Henry Forge est le descendant d’une longue lignée de propriétaires terriens installés dans le Kentucky depuis des générations. La famille a prospéré et lorsque s’ouvre le récit, les Forge sont une famille riche et influente. John-Henry, le père d’Henry est un homme de certitudes et de valeurs. Certain de sa place dans le monde et de celle que son fils devra tenir, instruit mais tout imprégné des principes sudistes. Henry se construit dans l’opposition à son père mais reste formaté par son éducation, il transforme le domaine familial en élevage de chevaux de courses. Obsédé par la pureté du lignage, il ne rêve que du cheval parfait, le champion qui fera sa gloire. Sa fille Henrietta grandit dans l’obsession de son père, destin imposé dès sa naissance, elle devient son bras droit alors qu’elle n’est encore qu’une adolescente. Lorsqu’elle doit recruter un nouveau garçon d’écurie, son choix se porte sur Allmon, un jeune homme noir tout juste sorti de prison. Venu des quartiers pauvres de Cincinnati, Allmon débarque dans un nouveau monde, chargé d’un passé bien lourd à porter.
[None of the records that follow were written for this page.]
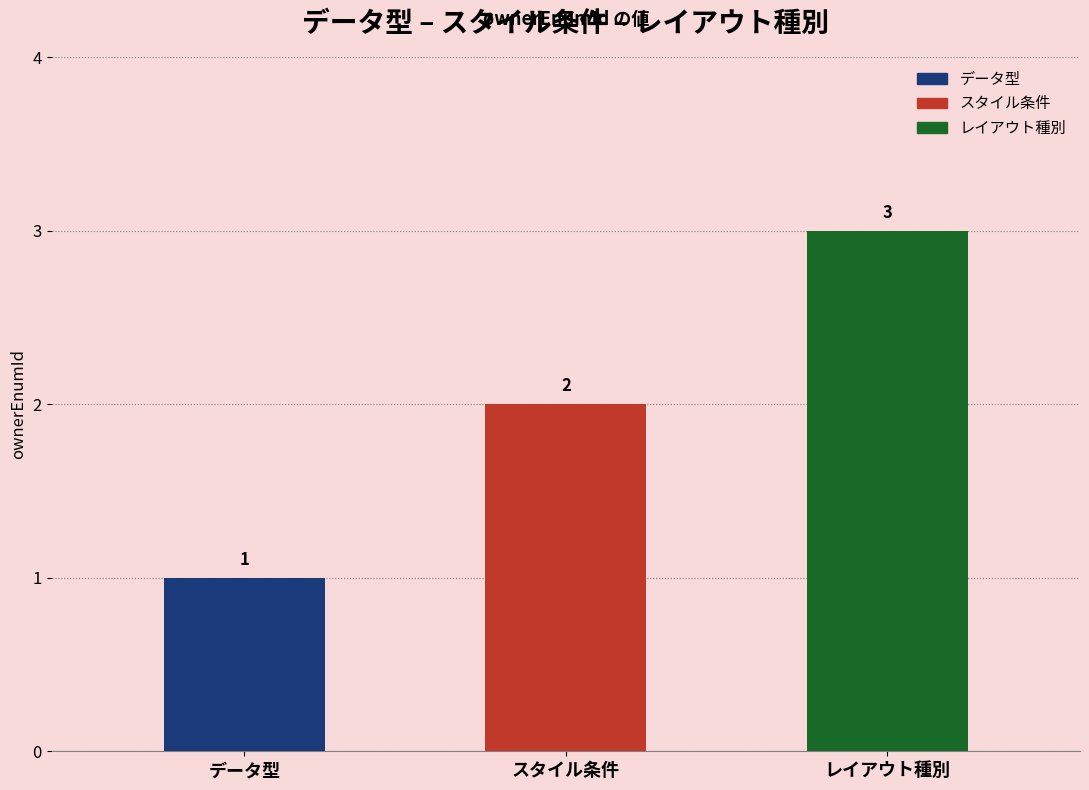

Rank the categories by value from highest to lowest.

レイアウト種別, スタイル条件, データ型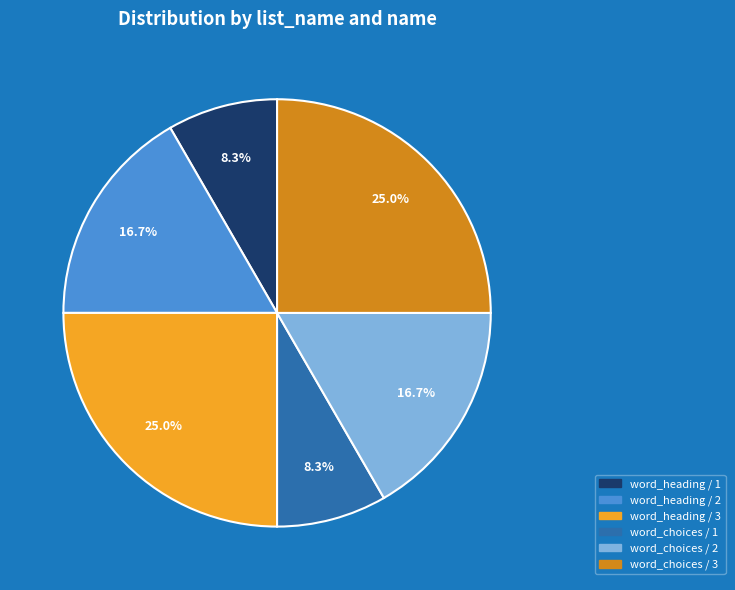

What is the ratio of the value at word_choices / 3 to the value at word_choices / 2?

1.5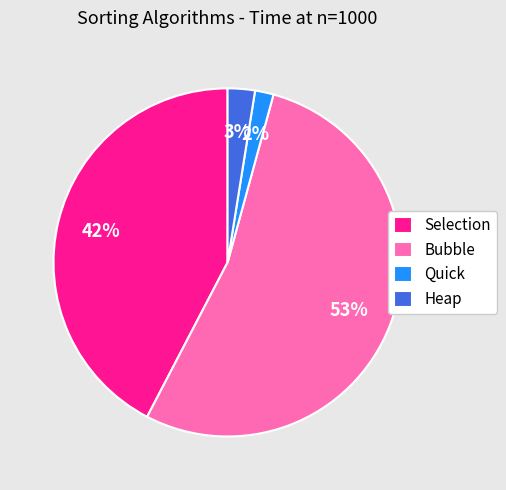

To the nearest percent, what is the difference between the Selection and Bubble slice percentages?

11%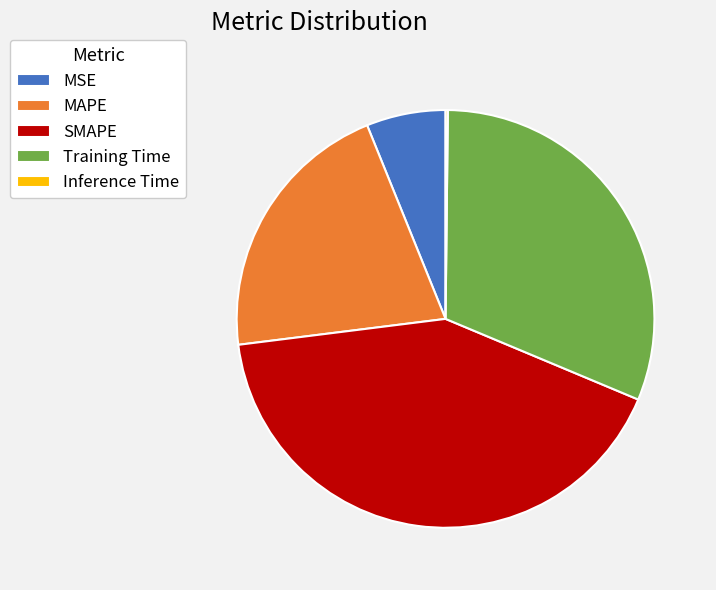

Is there a majority slice in this chart?

No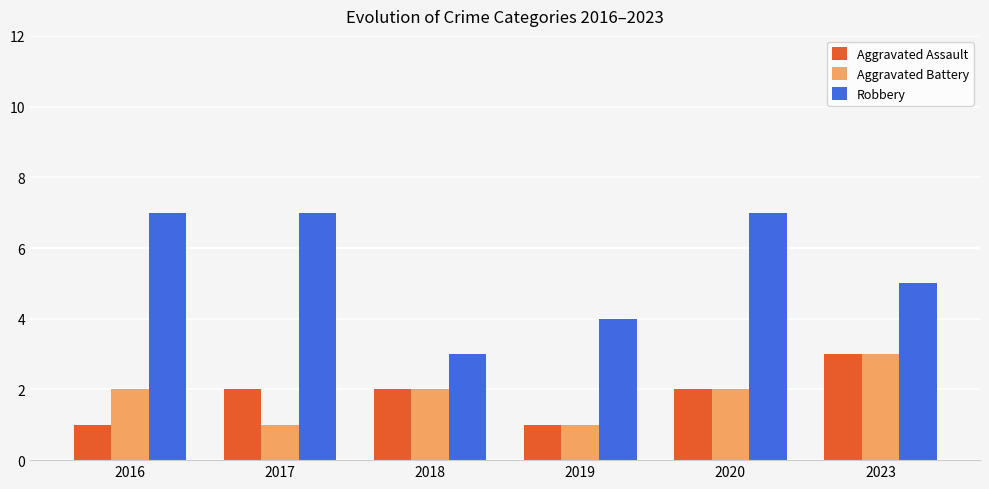

True or false: Robbery has a value of 7 at 2017.

True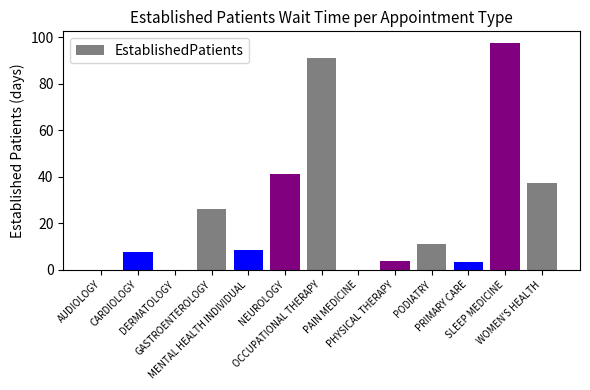

The chart shows a value of 60.3 at WOMEN'S HEALTH. True or false?

False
Voilà donc le décor planté. L’histoire semble assez simple à première vue, un choc des cultures sur fond de courses de chevaux, mais l’autrice nous propose un récit bien plus complexe. Les personnages tout d’abord sont particulièrement travaillés, difficiles à appréhender, ils vont créer chez le lecteur des sentiments ambivalents. Henry et Allmon notamment, que l’on découvre tous deux enfants, grandissant dans un milieu familial difficile. Pour l’un la figure du père est écrasante, l’héritage familial oppressant et un avenir tout tracé lui est imposé. Pour l’autre, le père est absent, la mère est présente physiquement mais absente symboliquement à cause de la maladie qui la ronge, il n’a pas d’avenir, la vie ne lui laisse aucun choix. Ainsi donc, malgré leurs différences d’expérience et de personnalités, tous deux ont en commun cette volonté farouche d’échapper à leur destin. Mais peut-on se défaire ainsi de ce que les générations précédentes ont fait de nous ? J’ai parfois pensé aux principes de la psychogénéalogie, théorie selon laquelle les secrets, traumatismes et conflits des ascendants influent sur la vie des descendants. Car Henry et Allmon traînent avec eux une multitude d’individus et des siècles d’histoire familiale, mais aussi celle de tout un pays qui s’est construit dans le sang et les larmes, la violence et la souffrance, par les maîtres et les esclaves.
Le récit de l’histoire actuelle est entrecoupé de passages racontant l’arrivée de la famille Forge sur ses terres, la vie des esclaves et les violences subies, la soif de liberté et le prix à payer pour se sauver. Des passages terribles, mais ô combien réalistes.
Quant aux chevaux, ils tiennent une place centrale dans l’histoire. J’y ai étonnamment vu par moments un certain parallèle avec le traitement réservé aux esclaves… Lorsqu’une jeune esclave raconte les étreintes imposées et les grossesses subies dans l’unique but de revendre de jeunes esclaves héritant des qualités de leurs parents, cela fait désagréablement écho à une autre scène racontant la saillie d’une jument et le bénéfice que le propriétaire de l’écurie pourra en retirer.
Ce roman de C.E. Morgan mérite-t-il d’être considéré comme un grand roman américain ? Incontestablement oui.